Certains se plaignent que, dans Word for Mac, Copilot soit affiché en permanence à côté du curseur et qu’il soit impossible de le désactiver. Ils apprécient la fonction de mise en page d’impression de Word et ne veulent pas passer à un autre programme. Ils sont mécontents qu’on leur impose l’usage de fonctions d’IA.
Certains sont moins contrariés par la hausse des prix que par le fait que les produits et services soient mélangés à des fonctions d’IA et de cloud au point de devenir difficiles à comprendre. Le fait que tout soit regroupé sous le nom Copilot rend difficile de savoir clairement ce que l’on achète.
Certains estiment qu’abandonner la marque Office, connue depuis 30 ans, pour faire d’un générateur d’IA peu fiable la marque principale est une décision audacieuse.
Certains disent comprendre les personnes qui aiment ou détestent Apple ou le monde de l’OSS de façon inconditionnelle, mais qu’il leur est difficile d’éprouver un sentiment fort envers Microsoft. Ils ont l’impression que l’entreprise n’a ni vision, ni direction, ni âme, ni plan.
Certains estiment que, puisque Microsoft mise sur l’IA et qu’Office 365 est si important, il est choquant que la qualité de Copilot for 365 soit à ce point mauvaise.
Certains trouvent étrange que, dans le cadre d’un abonnement familial, les nouveaux droits liés à l’IA ne soient accordés qu’au titulaire principal du compte et ne soient pas partagés avec les autres membres de la famille.
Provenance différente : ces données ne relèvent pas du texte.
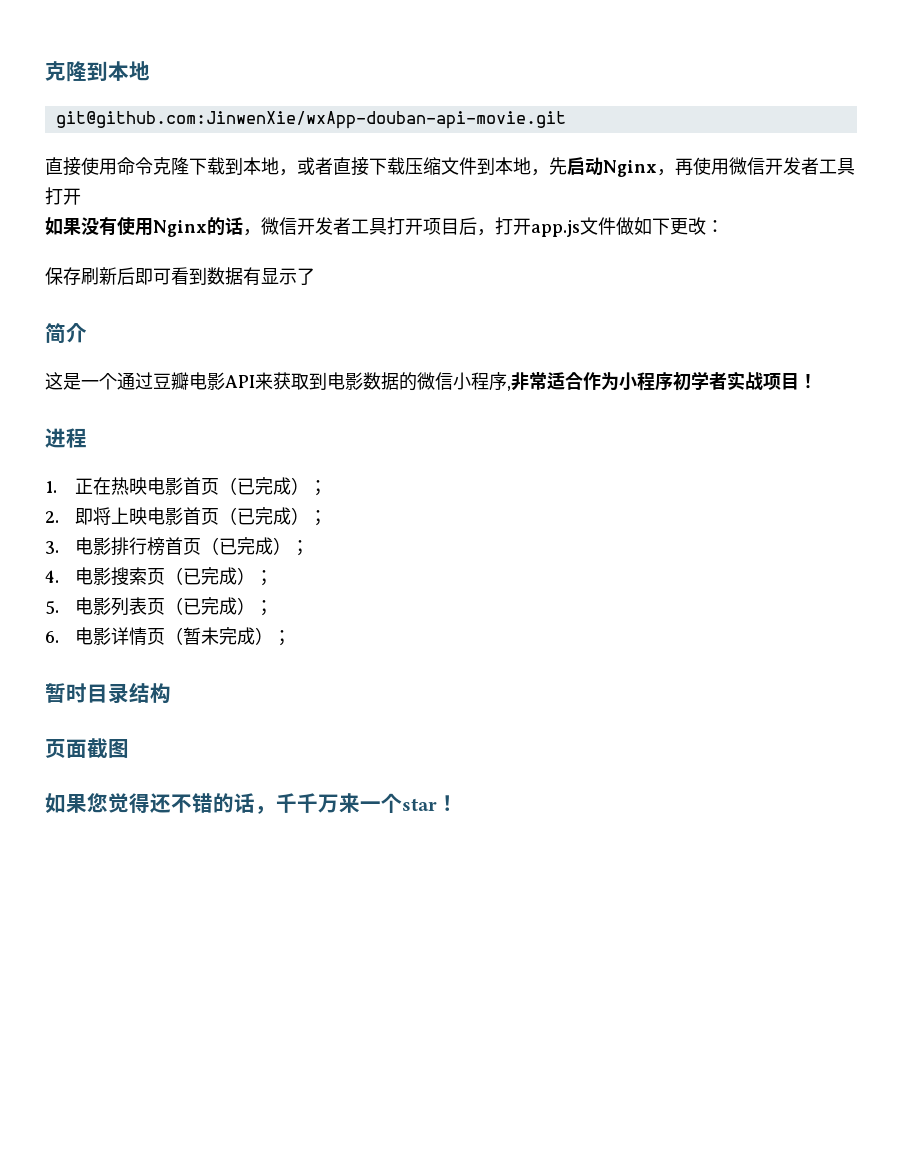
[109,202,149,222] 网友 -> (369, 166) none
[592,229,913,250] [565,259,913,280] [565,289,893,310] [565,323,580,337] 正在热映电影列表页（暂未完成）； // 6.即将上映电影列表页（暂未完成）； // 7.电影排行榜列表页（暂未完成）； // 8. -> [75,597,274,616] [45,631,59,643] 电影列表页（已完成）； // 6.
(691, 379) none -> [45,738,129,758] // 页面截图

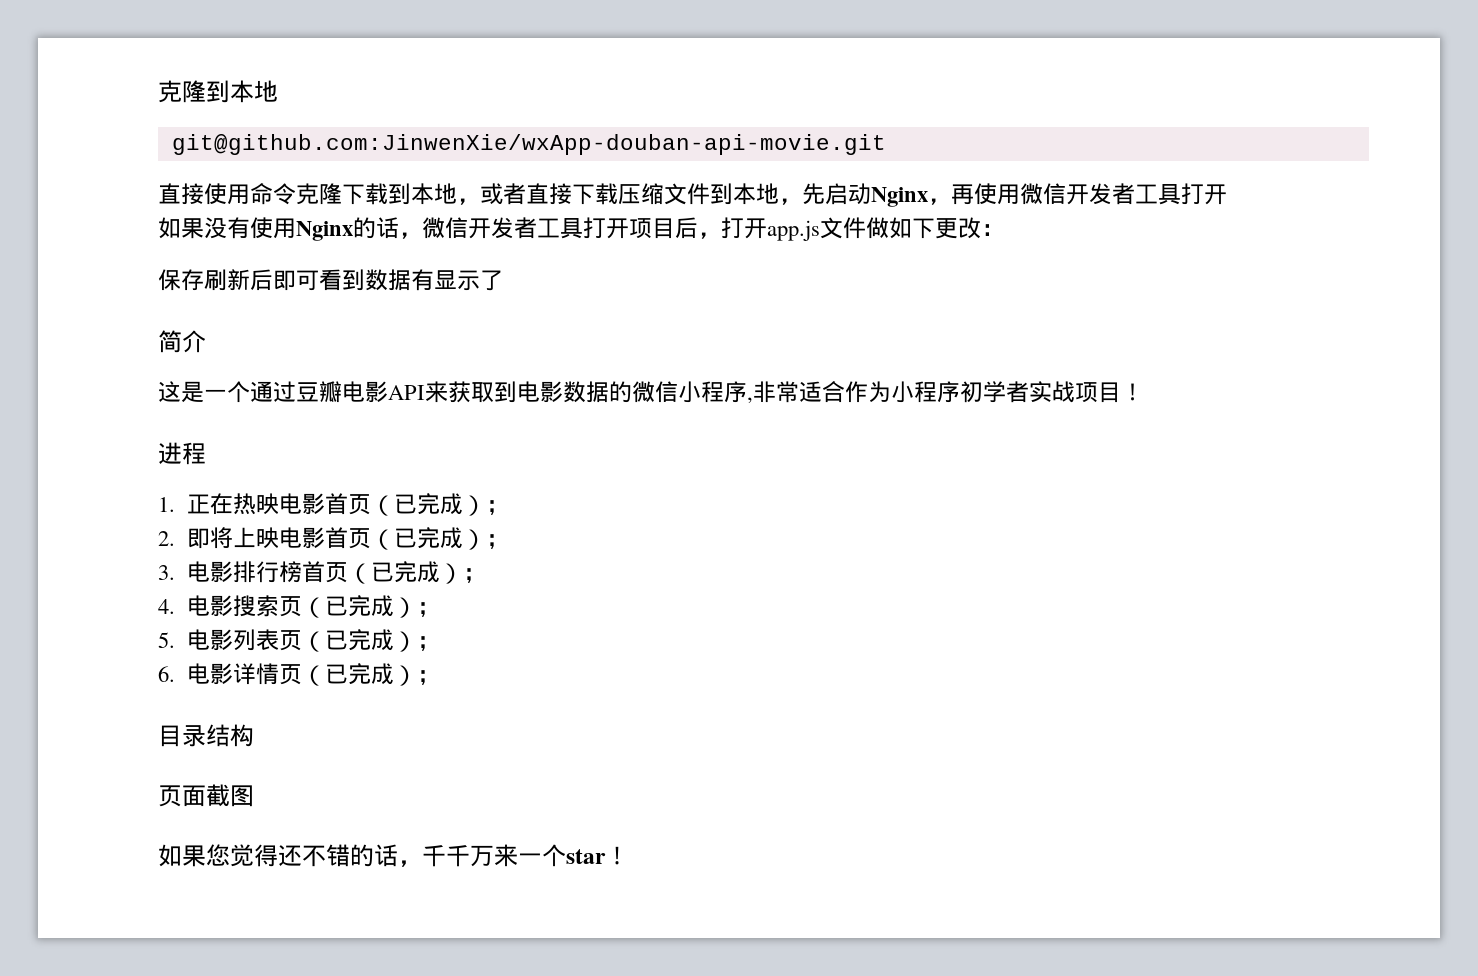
[183,627,292,646] [45,683,87,703] 暂未完成）； // 暂时 -> [324,663,440,686] 已完成）； //

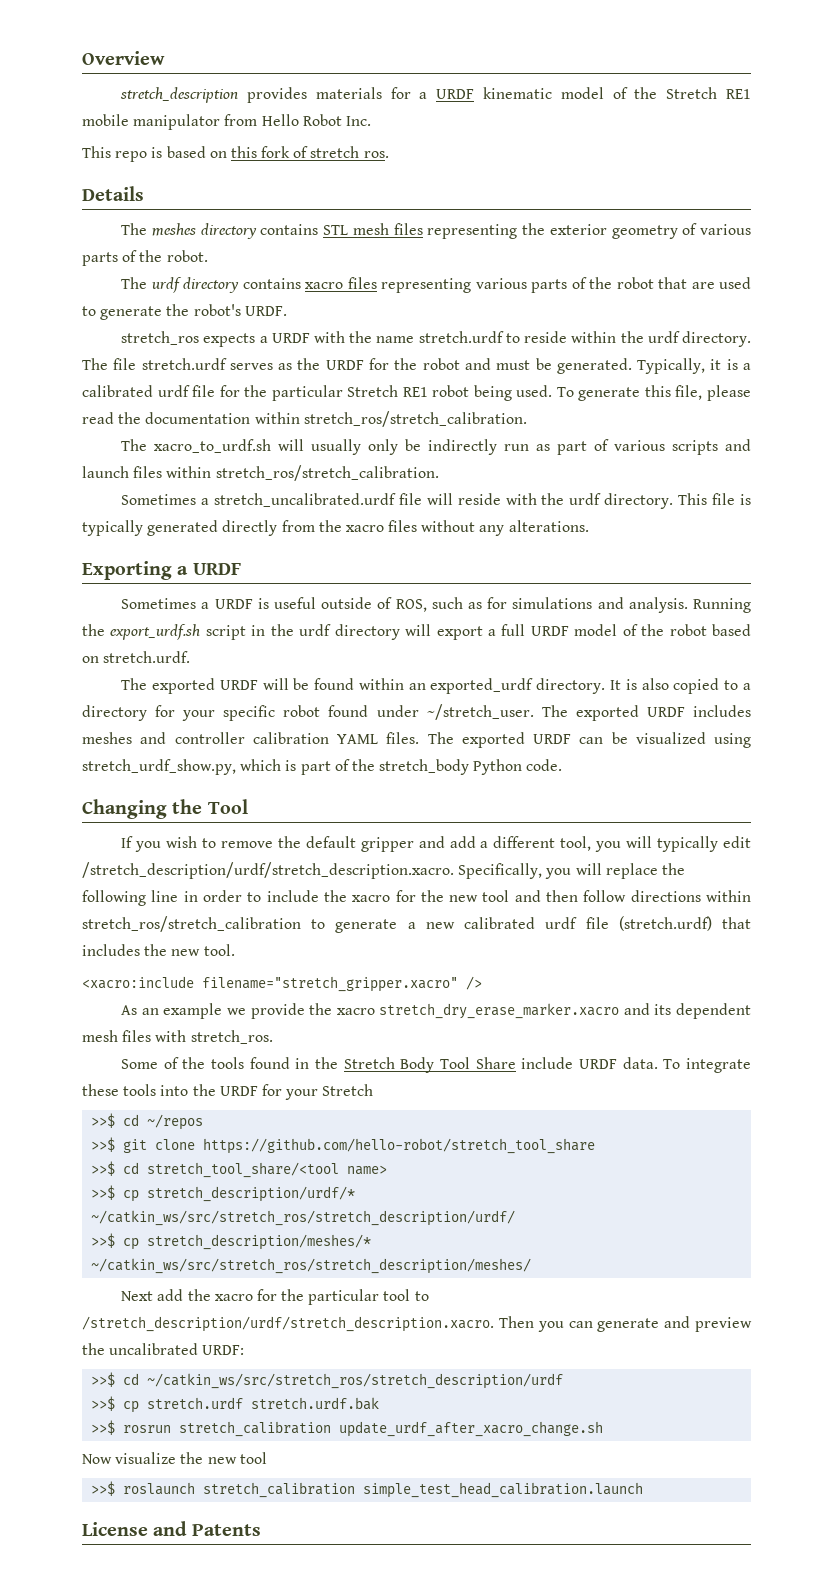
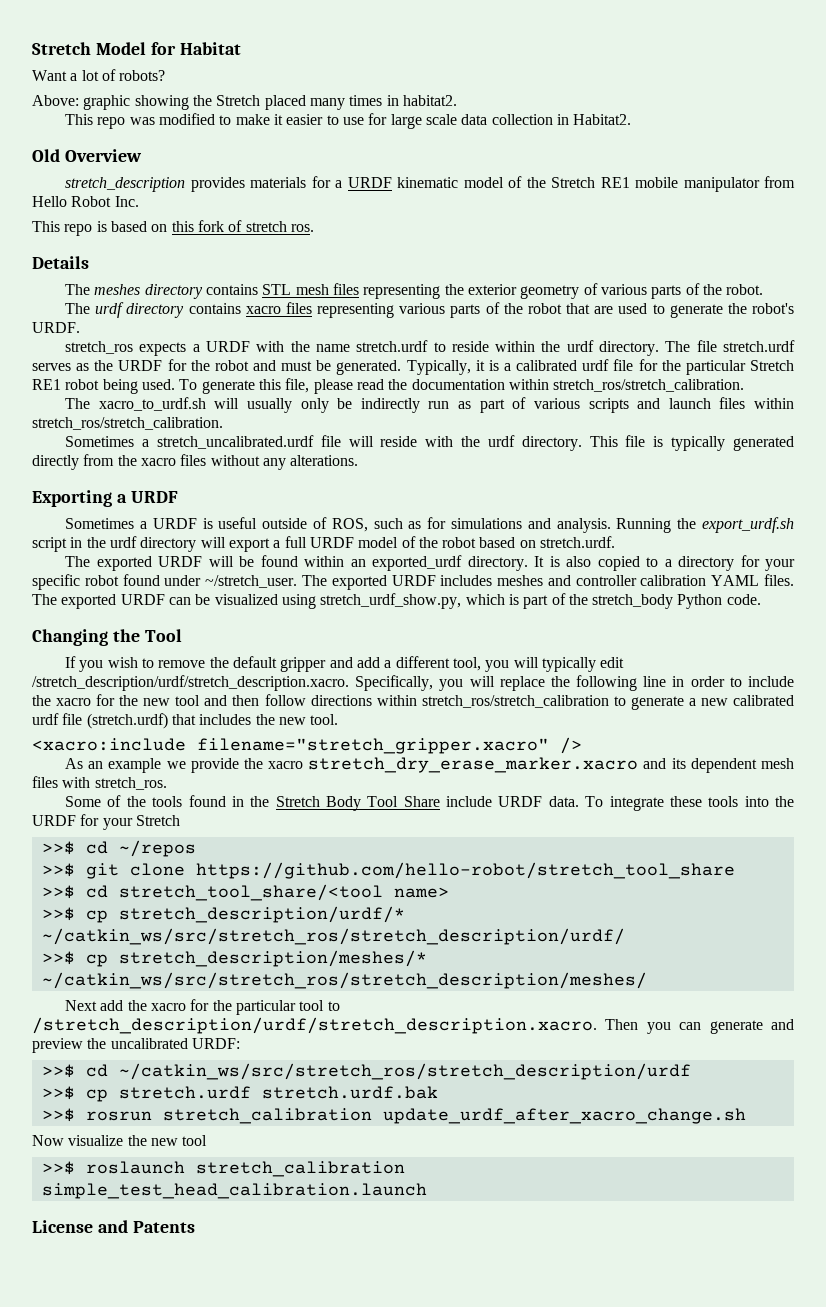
(82, 58) none -> [32,42,241,55] [32,69,166,81] [32,95,457,110] [65,113,632,129] [32,149,60,162] Stretch Model for Habitat // Want a lot of robots? // Above: graphic showing the Stretch placed many times in habitat2. // This repo was modified to make it easier to use for large scale data collection in Habitat2. // Old

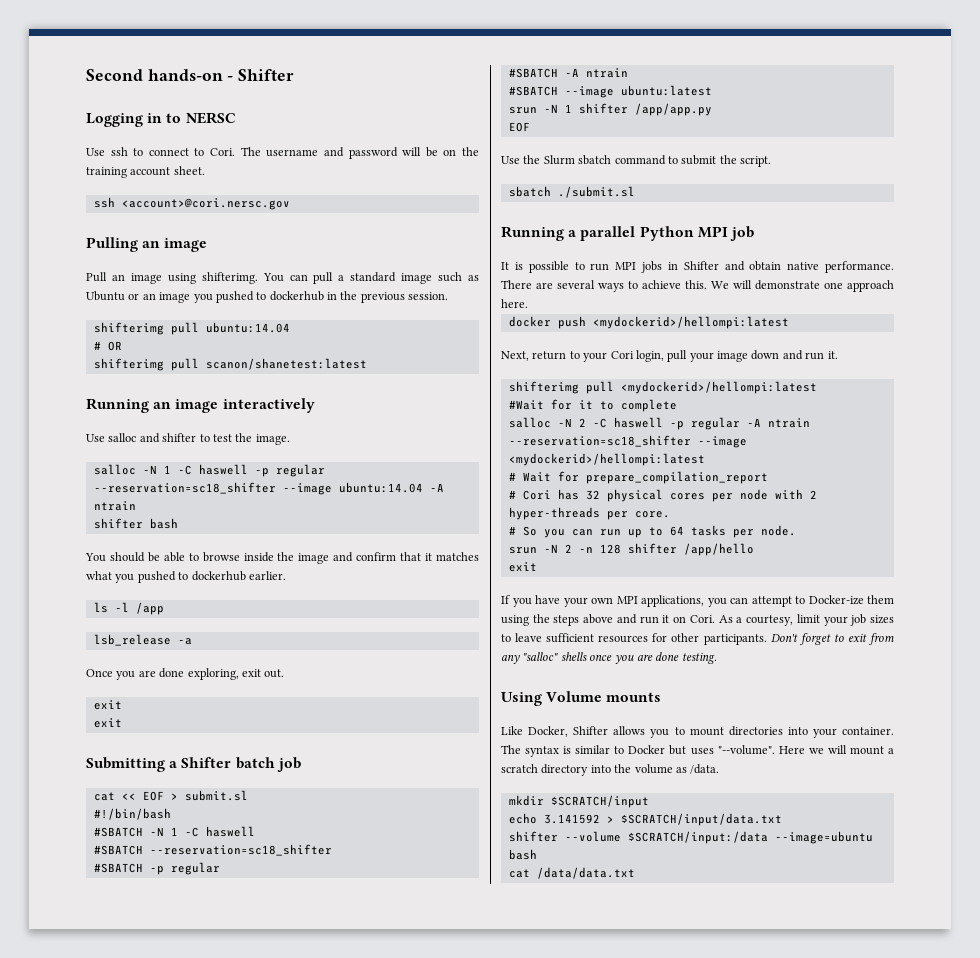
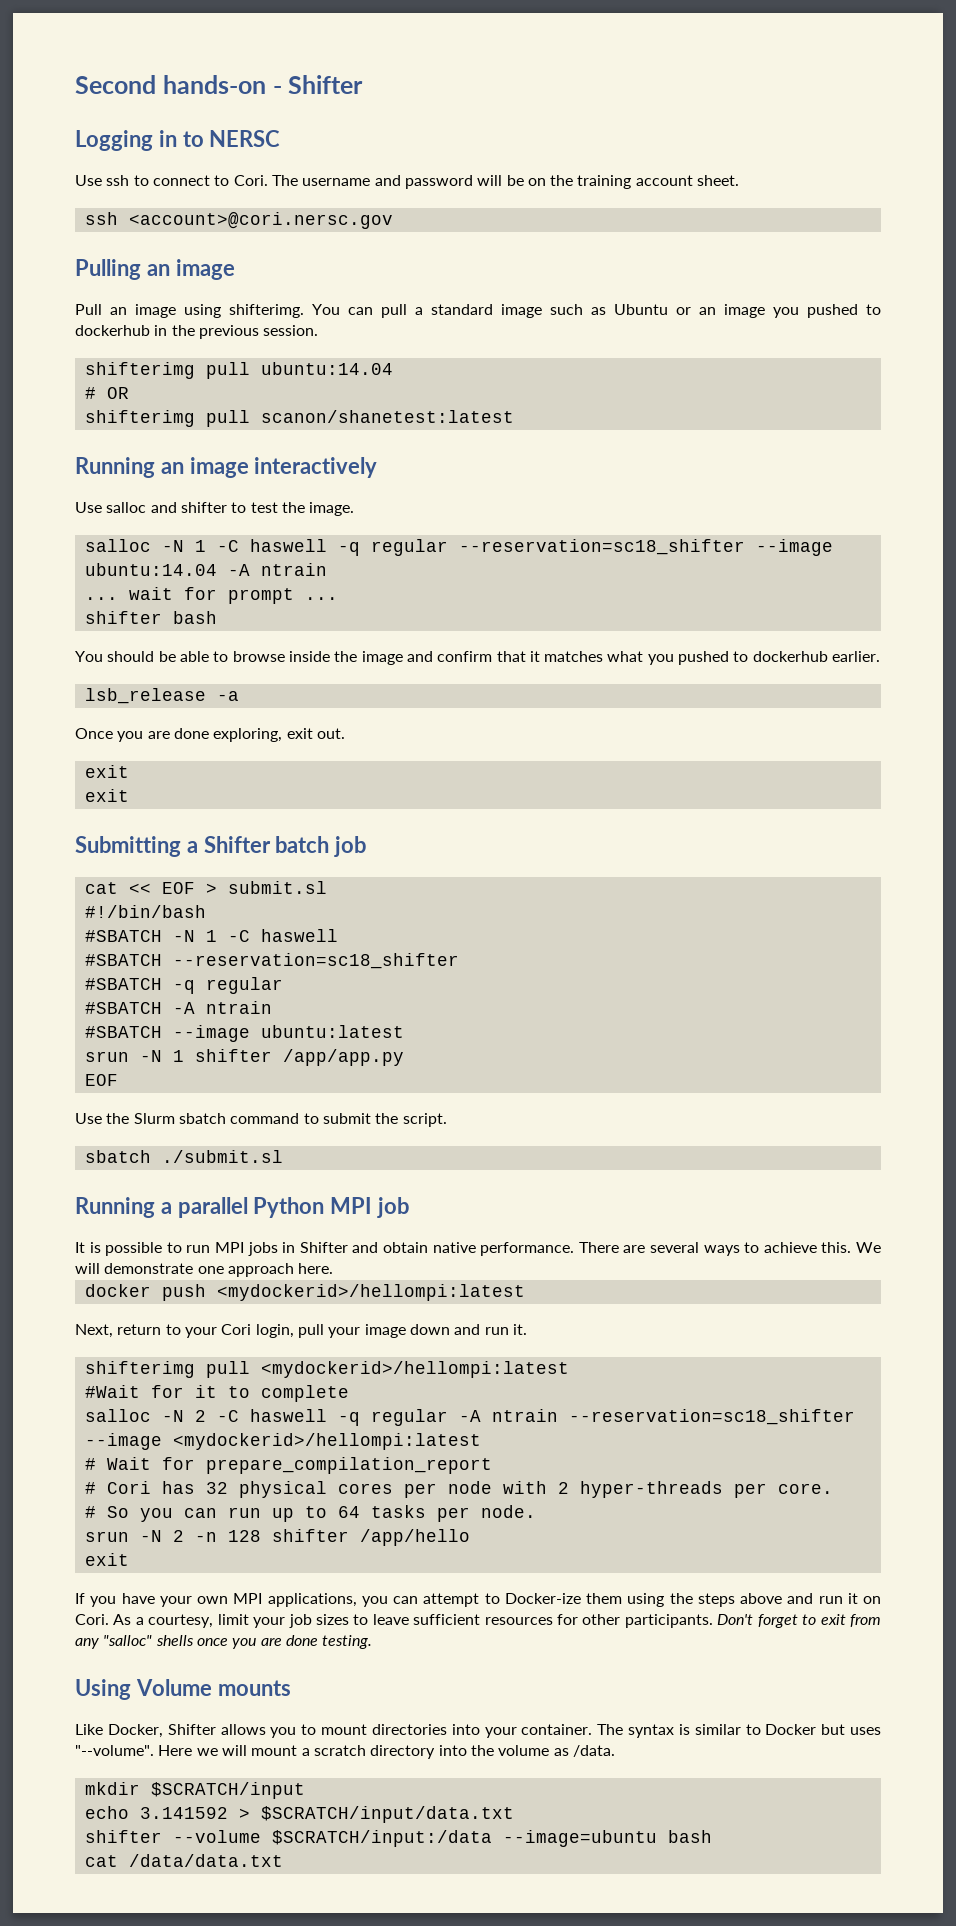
[254,468,269,477] -p -> [337,542,360,556] -q
(136, 506) none -> [84,587,338,604] // ... wait for prompt ...
[93,602,164,615] // ls -l /app -> (881, 656) none
[149,866,164,875] -p -> [172,980,195,994] -q
[669,421,684,430] -p -> [337,1412,360,1426] -q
Certains craignent que la présence permanente de l’IA dans les traitements de texte ne marque la fin des dissertations de lycée. Même en voulant éviter ChatGPT, il devient impossible de désactiver l’IA.
Certains se plaignent que 8 nouvelles versions de Teams doivent encore sortir la semaine prochaine, qu’elles portent toutes le nom Teams, mais avec des icônes légèrement différentes, et qu’en fonction du niveau de licence on ne puisse se connecter qu’à une seule.
Certains estiment que Microsoft doit s’améliorer sur le plan du branding produit. Le nom Microsoft 365 n’était déjà pas adapté à un logiciel de bureautique, et y ajouter "copilot" montre que le niveau d’exigence est trop bas. Ils se demandent comment cela a pu être approuvé.